Slogan yang mungkin akan dengan bangga gue bikinin story di instagram waktu itu. Gue bangga menjadi bagian dari kaum milenials yang sibuk, kurang tidur, ngopi biar malamnya begadang lagi, sok punya deadline dan menunjukkan kepada dunia betapa tidak adanya waktu buat gue istirahat because again taking a break is for the weak!
oya, satu lagi : Gue sibuk nyari dollar, nggak ada waktu buat nyari pacar
i mean, jones ya jones aja Jubaedah!
Lalu apakah gue bahagia dengan segala kesibukan itu? Sama sekali tidak...
tanpa sadar gue berlomba dengan entah apa. Gue memandang hidup sebagai arena balap. Gue jadi dihantui kekhawatiran akan kalah jika bersantai. Setiap kali ada waktu bersantai, gue selalu bilang ke diri gue sendiri 'i can be more busy and earn more money'. Gue merasa dengan segala kemudahan yang ada di zaman sekarang ini, gue bisa melakukan hal yang lebih lagi. I can do better than this, I CAN DO MORE! Jargon-jargon seperti 'Push yourself to the limit' menjadi mantra gue setiap hari. Kerja, kerja, kerja. Sampai terlalu sibuk bekerja dan lupa bahagia.
Gue diperbudak oleh pikiran sendiri yang tidak hanya berimbas ke kondisi mental tapi juga keuangan gue.
Work hard, shop harder. Gue jadi lebih boros dari sebelumnya dengan alasan memberikan reward ke diri sendiri. Lagi-lagi tanpa sadar gue mengukur segala sesuatu dari materi dan kehilangan makna dari hidup.
Time flies, negara api menyerang. Corona tiba di Indonesia dengan selamat.
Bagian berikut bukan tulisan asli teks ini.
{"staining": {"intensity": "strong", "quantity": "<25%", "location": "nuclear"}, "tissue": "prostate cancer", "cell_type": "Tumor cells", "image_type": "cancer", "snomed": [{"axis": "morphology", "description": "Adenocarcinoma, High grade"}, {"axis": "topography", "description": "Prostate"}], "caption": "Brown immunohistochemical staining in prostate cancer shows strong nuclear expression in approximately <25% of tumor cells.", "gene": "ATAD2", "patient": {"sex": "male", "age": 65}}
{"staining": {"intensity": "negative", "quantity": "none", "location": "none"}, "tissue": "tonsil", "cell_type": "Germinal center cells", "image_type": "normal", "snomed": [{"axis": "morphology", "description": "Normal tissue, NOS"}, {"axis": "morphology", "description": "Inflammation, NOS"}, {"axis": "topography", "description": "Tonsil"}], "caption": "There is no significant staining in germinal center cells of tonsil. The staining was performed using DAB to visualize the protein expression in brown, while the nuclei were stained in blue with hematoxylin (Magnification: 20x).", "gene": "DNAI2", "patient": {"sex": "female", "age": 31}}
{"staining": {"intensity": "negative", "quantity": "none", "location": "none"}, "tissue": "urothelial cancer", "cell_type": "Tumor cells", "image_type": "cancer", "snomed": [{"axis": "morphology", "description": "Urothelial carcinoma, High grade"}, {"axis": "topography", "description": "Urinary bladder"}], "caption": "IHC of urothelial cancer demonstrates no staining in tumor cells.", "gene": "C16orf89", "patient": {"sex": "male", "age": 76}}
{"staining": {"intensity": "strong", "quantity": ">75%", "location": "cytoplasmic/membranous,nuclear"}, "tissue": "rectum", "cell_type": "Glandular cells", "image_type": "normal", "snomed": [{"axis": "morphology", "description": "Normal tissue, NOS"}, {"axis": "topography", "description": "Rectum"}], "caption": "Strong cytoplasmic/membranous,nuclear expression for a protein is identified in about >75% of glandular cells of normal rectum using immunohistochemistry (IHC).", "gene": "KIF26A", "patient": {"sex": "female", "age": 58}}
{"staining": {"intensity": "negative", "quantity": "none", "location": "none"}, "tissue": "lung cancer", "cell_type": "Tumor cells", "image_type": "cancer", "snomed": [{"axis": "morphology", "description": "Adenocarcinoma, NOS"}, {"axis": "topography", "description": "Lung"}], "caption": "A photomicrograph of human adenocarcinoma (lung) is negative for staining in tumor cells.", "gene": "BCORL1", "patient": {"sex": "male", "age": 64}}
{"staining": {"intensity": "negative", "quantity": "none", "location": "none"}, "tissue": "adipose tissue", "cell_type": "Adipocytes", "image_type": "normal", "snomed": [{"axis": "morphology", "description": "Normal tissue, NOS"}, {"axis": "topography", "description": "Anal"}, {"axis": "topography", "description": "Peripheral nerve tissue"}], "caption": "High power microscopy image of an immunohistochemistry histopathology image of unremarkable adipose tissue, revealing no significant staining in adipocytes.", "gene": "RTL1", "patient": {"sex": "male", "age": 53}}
Gue dipaksa 'paused' dari segala kesibukan dan menyambut new normal 'DI RUMAH AJA'. Bergalau ria sok overthinking betapa tidak bergunanya hidup gue sekarang yang seharian hanya rebahan dan bangun kesiangan cuma buat masak indomie dan tidur lagi. Gue jadi lebih paham, produktif tidak harus sibuk, semoga sambil rebahan gue bisa sambil produktif (you wish!). Berhenti dulu deh mikirin kerjaan, lagian kerja kan untuk hidup, bukan hidup untuk kerja!
Well, semua akan rebahan pada waktunya. Stay home, stay save!